### Exercise description
Print nothing except the lines of the listing below from the line with "Table 10. Classification" to the line with "Figure 2. The", each exactly as written, both ends included.

### Data provided
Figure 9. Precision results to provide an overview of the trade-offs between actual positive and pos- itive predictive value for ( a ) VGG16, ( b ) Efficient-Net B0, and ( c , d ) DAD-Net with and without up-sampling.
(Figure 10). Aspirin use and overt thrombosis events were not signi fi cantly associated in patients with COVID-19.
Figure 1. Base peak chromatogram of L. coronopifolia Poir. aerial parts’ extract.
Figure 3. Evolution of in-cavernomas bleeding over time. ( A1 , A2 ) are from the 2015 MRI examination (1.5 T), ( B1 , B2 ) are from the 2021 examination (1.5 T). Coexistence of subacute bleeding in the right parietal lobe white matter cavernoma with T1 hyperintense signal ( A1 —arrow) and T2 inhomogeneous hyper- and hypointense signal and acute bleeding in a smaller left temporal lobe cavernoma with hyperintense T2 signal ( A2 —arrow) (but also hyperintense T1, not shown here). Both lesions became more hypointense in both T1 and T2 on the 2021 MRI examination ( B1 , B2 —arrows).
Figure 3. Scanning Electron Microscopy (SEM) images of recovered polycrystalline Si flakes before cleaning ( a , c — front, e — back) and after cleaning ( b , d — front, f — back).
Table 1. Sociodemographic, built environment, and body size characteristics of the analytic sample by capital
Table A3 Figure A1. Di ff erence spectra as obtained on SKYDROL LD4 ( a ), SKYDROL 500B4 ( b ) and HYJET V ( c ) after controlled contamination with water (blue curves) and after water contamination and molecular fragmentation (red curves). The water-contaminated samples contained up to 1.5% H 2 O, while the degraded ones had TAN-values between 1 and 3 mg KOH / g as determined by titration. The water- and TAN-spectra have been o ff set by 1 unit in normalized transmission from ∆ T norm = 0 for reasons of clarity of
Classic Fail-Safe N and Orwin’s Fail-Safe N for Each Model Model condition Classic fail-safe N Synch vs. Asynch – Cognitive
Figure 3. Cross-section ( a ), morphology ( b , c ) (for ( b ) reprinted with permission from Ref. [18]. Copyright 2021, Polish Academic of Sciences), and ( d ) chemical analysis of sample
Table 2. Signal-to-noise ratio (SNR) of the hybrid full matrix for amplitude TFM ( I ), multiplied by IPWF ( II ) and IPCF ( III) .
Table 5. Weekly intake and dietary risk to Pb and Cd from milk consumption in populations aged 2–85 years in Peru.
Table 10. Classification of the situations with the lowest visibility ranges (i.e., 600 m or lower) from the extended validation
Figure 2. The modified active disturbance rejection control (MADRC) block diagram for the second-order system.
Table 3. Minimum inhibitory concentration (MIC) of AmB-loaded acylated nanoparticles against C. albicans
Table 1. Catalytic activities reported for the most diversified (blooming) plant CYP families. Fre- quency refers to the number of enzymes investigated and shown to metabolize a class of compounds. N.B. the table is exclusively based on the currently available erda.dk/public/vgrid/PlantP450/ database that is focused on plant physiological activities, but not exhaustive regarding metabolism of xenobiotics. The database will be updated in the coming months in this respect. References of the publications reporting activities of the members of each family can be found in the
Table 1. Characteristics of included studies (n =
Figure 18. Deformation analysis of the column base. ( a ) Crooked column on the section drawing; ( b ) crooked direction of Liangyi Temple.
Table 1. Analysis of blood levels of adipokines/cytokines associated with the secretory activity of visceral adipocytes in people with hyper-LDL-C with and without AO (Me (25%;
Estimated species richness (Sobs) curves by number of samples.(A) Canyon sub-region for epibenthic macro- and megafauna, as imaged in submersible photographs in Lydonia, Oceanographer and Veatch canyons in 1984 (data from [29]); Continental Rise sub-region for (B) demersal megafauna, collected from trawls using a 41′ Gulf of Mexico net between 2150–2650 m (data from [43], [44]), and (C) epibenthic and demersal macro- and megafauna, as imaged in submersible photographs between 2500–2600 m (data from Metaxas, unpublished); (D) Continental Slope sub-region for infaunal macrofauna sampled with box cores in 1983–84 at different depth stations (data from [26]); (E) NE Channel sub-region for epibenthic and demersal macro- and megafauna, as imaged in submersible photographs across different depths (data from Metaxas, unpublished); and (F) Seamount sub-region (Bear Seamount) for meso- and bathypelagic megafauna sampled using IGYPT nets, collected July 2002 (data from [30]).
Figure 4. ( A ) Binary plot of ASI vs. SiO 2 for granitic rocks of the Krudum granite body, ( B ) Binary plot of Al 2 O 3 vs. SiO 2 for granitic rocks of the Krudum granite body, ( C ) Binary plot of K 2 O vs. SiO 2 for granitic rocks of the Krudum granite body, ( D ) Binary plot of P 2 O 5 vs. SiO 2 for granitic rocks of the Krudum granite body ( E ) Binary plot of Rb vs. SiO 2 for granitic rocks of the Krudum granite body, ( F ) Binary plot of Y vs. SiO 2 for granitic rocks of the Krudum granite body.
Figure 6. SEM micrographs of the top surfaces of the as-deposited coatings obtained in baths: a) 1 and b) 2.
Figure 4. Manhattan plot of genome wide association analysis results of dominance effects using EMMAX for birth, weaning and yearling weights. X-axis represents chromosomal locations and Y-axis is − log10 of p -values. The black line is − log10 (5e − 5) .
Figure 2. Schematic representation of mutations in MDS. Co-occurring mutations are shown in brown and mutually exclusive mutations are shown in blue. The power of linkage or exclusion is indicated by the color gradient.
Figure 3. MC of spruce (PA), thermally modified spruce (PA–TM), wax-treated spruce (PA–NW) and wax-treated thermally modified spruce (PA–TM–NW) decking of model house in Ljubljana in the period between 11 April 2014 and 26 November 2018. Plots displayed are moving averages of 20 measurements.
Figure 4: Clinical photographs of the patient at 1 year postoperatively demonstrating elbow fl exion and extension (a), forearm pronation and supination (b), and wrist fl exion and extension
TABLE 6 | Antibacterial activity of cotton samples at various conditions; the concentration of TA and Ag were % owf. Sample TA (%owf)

### Result
Table 10. Classification of the situations with the lowest visibility ranges (i.e., 600 m or lower) from the extended validation
Figure 2. The modified active disturbance rejection control (MADRC) block diagram for the second-order system.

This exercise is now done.